The approach to the front gate









Skulls a poppin'









Guard Gargoyle









The back 40









Ding-dong, Trick or Treat









More photos here...
Skullcroft 2010 pictures by KLF66 - Photobucket


----------



## kevin242 (Sep 30, 2005)

Thats a nice looking haunt you've got there!


----------



## jdubbya (Nov 6, 2005)

Very very cool! Great job on the lighting and everything is well placed! Nice work!


----------



## IMU (Apr 8, 2009)

Very nice job with your display!


----------



## fick209 (Aug 31, 2009)

I really like that gargoyle! Very nice display, good job!


----------



## RoxyBlue (Oct 6, 2008)

I love the way you carved the jacks - very toothy

Skullcroft is gorgeous!


----------



## Eeeekim (Aug 14, 2009)

Very Cool! I like that eyeless pumpkin by the door a lot.


----------



## Hellvin (Jul 6, 2008)

Thanks all. The "Cheshire" pumpkin was my wife's creation and the "devil cat" gourd was my daughter's. Unfortunately, Cheshire met a dire fate at the hands of the roving midnight teenagers. He is now resting peacefully in the backyard compost.

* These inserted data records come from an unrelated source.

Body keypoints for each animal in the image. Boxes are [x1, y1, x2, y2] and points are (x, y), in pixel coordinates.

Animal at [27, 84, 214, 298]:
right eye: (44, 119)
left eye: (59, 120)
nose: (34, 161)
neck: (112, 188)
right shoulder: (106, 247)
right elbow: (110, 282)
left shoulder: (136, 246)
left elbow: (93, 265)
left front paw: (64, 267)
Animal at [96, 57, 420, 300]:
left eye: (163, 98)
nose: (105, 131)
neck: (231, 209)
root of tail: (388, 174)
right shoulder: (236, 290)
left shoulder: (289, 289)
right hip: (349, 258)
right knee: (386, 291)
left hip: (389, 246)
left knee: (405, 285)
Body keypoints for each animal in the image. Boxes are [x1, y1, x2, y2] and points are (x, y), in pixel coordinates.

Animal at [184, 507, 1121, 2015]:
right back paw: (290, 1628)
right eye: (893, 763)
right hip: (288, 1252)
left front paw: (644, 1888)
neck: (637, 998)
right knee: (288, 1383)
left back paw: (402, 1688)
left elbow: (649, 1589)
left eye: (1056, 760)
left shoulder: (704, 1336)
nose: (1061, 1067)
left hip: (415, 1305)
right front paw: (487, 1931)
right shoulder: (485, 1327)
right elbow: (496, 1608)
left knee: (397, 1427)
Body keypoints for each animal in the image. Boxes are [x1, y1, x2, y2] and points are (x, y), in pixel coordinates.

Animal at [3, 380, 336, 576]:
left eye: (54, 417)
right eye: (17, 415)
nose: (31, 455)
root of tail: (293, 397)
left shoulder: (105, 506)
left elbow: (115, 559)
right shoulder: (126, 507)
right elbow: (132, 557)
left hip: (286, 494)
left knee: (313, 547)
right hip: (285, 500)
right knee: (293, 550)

The little "lamps" were a last minute addition when I realized the tombstones & other objects in the yard were getting too far spread out and wouldn't be able to catch them all in the red & blue flood lights. They are nothing more than glass jars with votive candles.

Check out "Skull & Bone" ... http://skullandbone.com/tutorial_01.htm

It has been a great resource for myself in terms learning how to get lights set up and creating effects.


----------